Assignment.
Please print the entries below exactly, from the line with "ring pip: (540, 480)" through the line with "pinky tip: (552, 526)", including both of those lines and leaving out all others.

────────────────

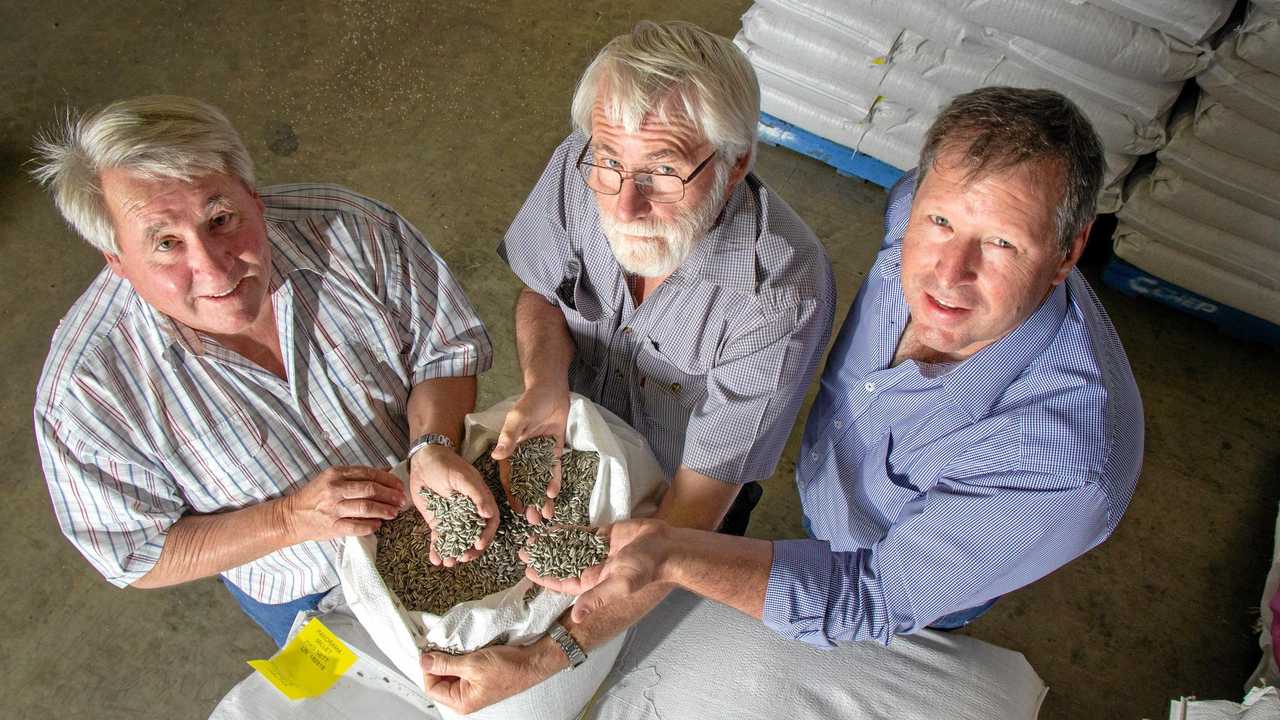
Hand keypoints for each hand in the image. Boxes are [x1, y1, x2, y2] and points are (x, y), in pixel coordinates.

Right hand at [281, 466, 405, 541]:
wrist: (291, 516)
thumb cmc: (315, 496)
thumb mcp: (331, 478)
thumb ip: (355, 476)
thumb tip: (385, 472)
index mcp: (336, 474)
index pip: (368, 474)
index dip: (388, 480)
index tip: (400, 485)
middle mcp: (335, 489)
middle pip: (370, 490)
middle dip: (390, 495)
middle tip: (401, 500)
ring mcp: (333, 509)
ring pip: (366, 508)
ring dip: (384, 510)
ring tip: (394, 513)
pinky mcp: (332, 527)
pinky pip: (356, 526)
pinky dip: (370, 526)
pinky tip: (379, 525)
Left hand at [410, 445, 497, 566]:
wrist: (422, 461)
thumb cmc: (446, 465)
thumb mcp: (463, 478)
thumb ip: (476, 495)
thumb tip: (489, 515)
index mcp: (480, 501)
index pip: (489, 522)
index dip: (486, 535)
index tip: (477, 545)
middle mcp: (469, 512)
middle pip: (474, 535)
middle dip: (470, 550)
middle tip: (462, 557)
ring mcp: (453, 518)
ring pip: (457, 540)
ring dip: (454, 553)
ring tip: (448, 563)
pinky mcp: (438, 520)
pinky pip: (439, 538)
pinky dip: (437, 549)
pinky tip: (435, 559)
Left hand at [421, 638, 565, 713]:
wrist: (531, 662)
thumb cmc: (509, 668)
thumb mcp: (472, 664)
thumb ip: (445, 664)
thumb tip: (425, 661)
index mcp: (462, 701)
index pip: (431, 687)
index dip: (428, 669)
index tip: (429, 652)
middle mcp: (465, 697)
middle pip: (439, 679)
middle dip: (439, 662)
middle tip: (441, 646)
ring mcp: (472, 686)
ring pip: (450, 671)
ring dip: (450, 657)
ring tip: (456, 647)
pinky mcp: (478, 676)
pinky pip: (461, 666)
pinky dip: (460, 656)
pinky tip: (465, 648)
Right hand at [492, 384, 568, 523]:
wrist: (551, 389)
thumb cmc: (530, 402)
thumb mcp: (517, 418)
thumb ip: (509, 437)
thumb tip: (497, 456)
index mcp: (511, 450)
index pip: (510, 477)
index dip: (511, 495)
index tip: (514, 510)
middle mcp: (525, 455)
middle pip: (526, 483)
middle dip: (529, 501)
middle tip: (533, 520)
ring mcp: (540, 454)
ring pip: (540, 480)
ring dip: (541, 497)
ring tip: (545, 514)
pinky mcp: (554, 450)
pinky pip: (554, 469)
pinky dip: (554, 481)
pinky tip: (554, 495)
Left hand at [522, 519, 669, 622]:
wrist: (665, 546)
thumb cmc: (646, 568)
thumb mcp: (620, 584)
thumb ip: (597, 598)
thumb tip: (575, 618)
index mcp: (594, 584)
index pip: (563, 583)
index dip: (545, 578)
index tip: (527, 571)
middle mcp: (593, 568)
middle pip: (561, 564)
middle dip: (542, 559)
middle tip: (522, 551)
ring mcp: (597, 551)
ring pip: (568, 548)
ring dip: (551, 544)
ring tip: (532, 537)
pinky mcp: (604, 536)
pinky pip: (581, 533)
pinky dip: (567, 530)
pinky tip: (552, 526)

────────────────

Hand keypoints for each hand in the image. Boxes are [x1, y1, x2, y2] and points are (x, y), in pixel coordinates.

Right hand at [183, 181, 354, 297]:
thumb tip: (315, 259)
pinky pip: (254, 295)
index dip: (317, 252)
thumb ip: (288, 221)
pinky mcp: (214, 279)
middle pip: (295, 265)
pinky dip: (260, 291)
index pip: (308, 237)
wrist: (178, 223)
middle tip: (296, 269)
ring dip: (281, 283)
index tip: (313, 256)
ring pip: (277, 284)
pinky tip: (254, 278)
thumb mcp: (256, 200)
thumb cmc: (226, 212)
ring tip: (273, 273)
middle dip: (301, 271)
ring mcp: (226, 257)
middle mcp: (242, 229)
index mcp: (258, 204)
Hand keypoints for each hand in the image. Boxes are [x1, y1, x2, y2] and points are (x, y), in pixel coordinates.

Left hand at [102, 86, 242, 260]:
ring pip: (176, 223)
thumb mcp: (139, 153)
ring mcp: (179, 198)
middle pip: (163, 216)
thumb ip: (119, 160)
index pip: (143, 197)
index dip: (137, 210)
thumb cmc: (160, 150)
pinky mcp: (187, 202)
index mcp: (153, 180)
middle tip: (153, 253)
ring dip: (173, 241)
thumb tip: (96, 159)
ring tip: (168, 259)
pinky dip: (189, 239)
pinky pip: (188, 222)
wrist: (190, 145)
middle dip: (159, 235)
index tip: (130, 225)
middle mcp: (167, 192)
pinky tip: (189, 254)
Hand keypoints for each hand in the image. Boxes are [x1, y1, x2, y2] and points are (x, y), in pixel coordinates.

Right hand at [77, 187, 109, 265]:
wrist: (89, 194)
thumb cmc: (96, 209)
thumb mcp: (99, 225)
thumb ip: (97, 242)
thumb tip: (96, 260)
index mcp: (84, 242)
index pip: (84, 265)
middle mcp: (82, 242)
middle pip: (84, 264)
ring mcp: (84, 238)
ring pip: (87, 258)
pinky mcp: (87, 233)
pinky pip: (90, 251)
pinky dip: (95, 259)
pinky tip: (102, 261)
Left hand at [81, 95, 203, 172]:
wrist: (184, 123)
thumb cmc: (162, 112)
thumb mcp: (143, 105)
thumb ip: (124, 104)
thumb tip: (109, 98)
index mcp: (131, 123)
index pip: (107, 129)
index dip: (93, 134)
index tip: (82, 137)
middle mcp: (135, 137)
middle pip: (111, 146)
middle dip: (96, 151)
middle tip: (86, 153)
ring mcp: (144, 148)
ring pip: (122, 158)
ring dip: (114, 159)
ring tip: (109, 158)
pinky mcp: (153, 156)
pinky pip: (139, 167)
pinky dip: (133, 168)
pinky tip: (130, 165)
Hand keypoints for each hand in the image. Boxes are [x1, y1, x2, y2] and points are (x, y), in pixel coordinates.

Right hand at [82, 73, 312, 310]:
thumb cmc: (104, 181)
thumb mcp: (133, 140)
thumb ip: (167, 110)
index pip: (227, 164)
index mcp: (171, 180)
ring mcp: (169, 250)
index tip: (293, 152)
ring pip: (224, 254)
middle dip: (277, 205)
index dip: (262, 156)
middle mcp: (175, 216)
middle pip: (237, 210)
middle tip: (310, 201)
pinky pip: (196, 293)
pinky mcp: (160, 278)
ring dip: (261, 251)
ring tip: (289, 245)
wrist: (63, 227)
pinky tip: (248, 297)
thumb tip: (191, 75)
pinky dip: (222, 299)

────────────────

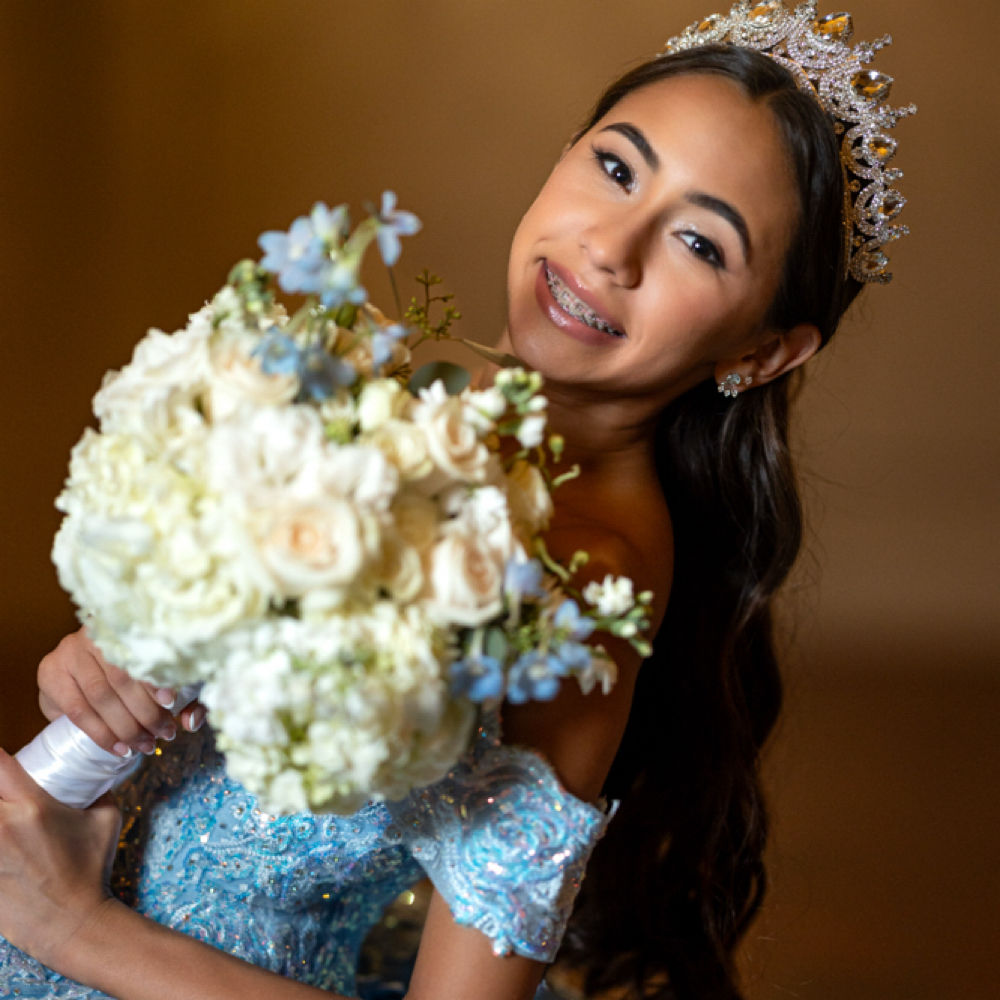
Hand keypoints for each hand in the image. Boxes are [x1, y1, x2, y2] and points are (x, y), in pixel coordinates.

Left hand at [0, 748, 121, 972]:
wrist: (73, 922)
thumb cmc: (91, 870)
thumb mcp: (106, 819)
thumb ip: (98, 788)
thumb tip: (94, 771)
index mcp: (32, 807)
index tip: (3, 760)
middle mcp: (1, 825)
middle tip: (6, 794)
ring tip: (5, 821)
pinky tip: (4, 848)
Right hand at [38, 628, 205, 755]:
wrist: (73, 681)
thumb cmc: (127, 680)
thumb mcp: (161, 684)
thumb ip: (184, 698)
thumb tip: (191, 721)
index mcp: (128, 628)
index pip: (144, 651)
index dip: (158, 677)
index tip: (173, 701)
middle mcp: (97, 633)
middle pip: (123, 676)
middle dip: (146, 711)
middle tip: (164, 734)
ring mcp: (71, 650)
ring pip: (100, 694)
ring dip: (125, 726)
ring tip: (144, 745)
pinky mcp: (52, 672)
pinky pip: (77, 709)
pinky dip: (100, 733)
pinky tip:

────────────────

Answer space.
ring pip: (540, 480)
ring dip: (541, 497)
ring tip: (545, 514)
pinky mcp: (554, 450)
pinky pip: (554, 469)
pinky dip: (554, 481)
pinky tip: (554, 495)
Left hand at [522, 519, 669, 622]:
wrist: (665, 546)
thumb cmc: (646, 568)
thumb mcp: (620, 584)
thumb ip: (597, 598)
thumb tip: (575, 618)
index mcp: (594, 584)
index pip: (563, 583)
index dip: (545, 578)
index tip: (527, 571)
middle mcp: (593, 568)
middle pip: (561, 564)
middle dip: (542, 559)
middle tip: (522, 551)
ring mcp: (597, 551)
ring pip: (568, 548)
ring dip: (551, 544)
ring tip: (532, 537)
pinky mcp: (604, 536)
pinky pip: (581, 533)
pinky dip: (567, 530)
pinky tip: (552, 526)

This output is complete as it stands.